If the same surface form appears under multiple stems, the compiled trie may later expose multiple candidate patch commands. This can be correct and desirable when the lexical reality genuinely requires it. However, accidental ambiguity caused by inconsistent source preparation makes the resource harder to trust and harder to review.
Before contributing a dictionary, check whether repeated surface forms across lines are:
- linguistically intentional,
- consistent with the chosen canonical policy,
- useful for runtime stemming behavior.
## What to avoid
Dictionary contributions are much easier to review and accept when they avoid common quality problems.
Avoid:
- mechanically aggregated word lists without review,
- inconsistent canonical forms,
- mixed orthographic conventions without explanation,
- accidental duplicates caused by source merging,
- noisy or non-lexical tokens,
- comments or formatting that make the source hard to audit.
A dictionary should read like a curated lexical resource, not like an unfiltered export.
## Practical preparation workflow
A disciplined dictionary contribution should typically follow this path:
1. prepare or normalize the lexical source,
2. convert it into Radixor dictionary format,
3. review canonical stem choices,
4. check for accidental duplicates and unintended ambiguity,
5. compile the dictionary,
6. test representative lookups,
7. inspect `get()` and `getAll()` behavior for important edge cases,
8. include a concise explanation of source provenance and normalization choices.
## What to test before submitting
At minimum, a proposed dictionary should be checked for:
- successful parsing,
- successful compilation,
- expected stemming behavior on representative examples,
- acceptable ambiguity behavior,
- stable canonical policy,
- absence of obvious malformed lines or accidental source contamination.
For important resources, it is also useful to test:
- whether representative forms survive reduction as expected,
- whether dominant-result behavior remains sensible if alternate reduction modes are used,
- whether the resulting artifact has a practical size for the intended use case.
## Contribution notes that help maintainers
A dictionary contribution becomes much easier to review when it includes a short maintainer-facing note describing:
- the language or domain covered,
- the provenance of the lexical data,
- the normalization convention used,
- whether the dictionary is ASCII-normalized or native-script UTF-8,
- the intended canonical stem policy,
- any known limitations,
- why the contribution improves the project in practical terms.
This note does not need to be long. It simply needs to make the resource intelligible.
## Bundled-resource expectations
Not every useful dictionary must automatically become a bundled language resource.
To be suitable for bundling, a dictionary should generally be:
- broadly useful,
- maintainable,
- legally safe to include,
- coherent enough to serve as a project baseline,
- strong enough that users can rely on it as more than a demonstration resource.
Some dictionaries are better treated as examples, experiments, or domain-specific artifacts rather than as general built-in resources.
## Native scripts and future language support
One of the most meaningful future directions for the project is stronger support for languages in their native writing systems.
The architecture does not need to change fundamentally for that to happen.

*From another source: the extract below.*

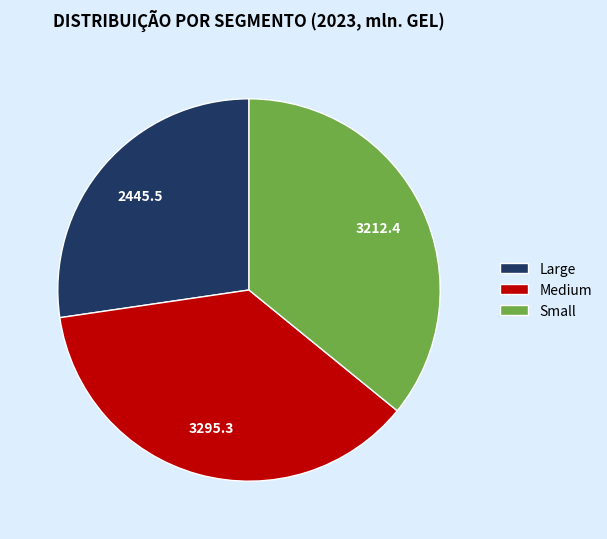

Rank the categories by value from highest to lowest.

Medium, Small, Large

What matters is the availability of strong lexical resources and the willingness to define clear conventions for how those resources should be bundled and maintained.
Contributions in this area are therefore especially valuable when they are:
- internally consistent,
- encoded as proper UTF-8 text,
- accompanied by a clear explanation of normalization assumptions,
- strong enough to support practical use rather than only demonstration.
## Related documentation
- [Built-in languages](built-in-languages.md)
- [Dictionary format](dictionary-format.md)
- [CLI compilation](cli-compilation.md)
- [Programmatic usage](programmatic-usage.md)
## Summary
The best dictionary contributions improve Radixor not merely by adding more entries, but by improving the linguistic quality, consistency, and practical usefulness of the lexical resources the project can compile and ship.
A strong contribution is therefore one that is:
- coherent,
- reviewable,
- operationally clean,
- well explained,
- and valuable for real stemming workloads.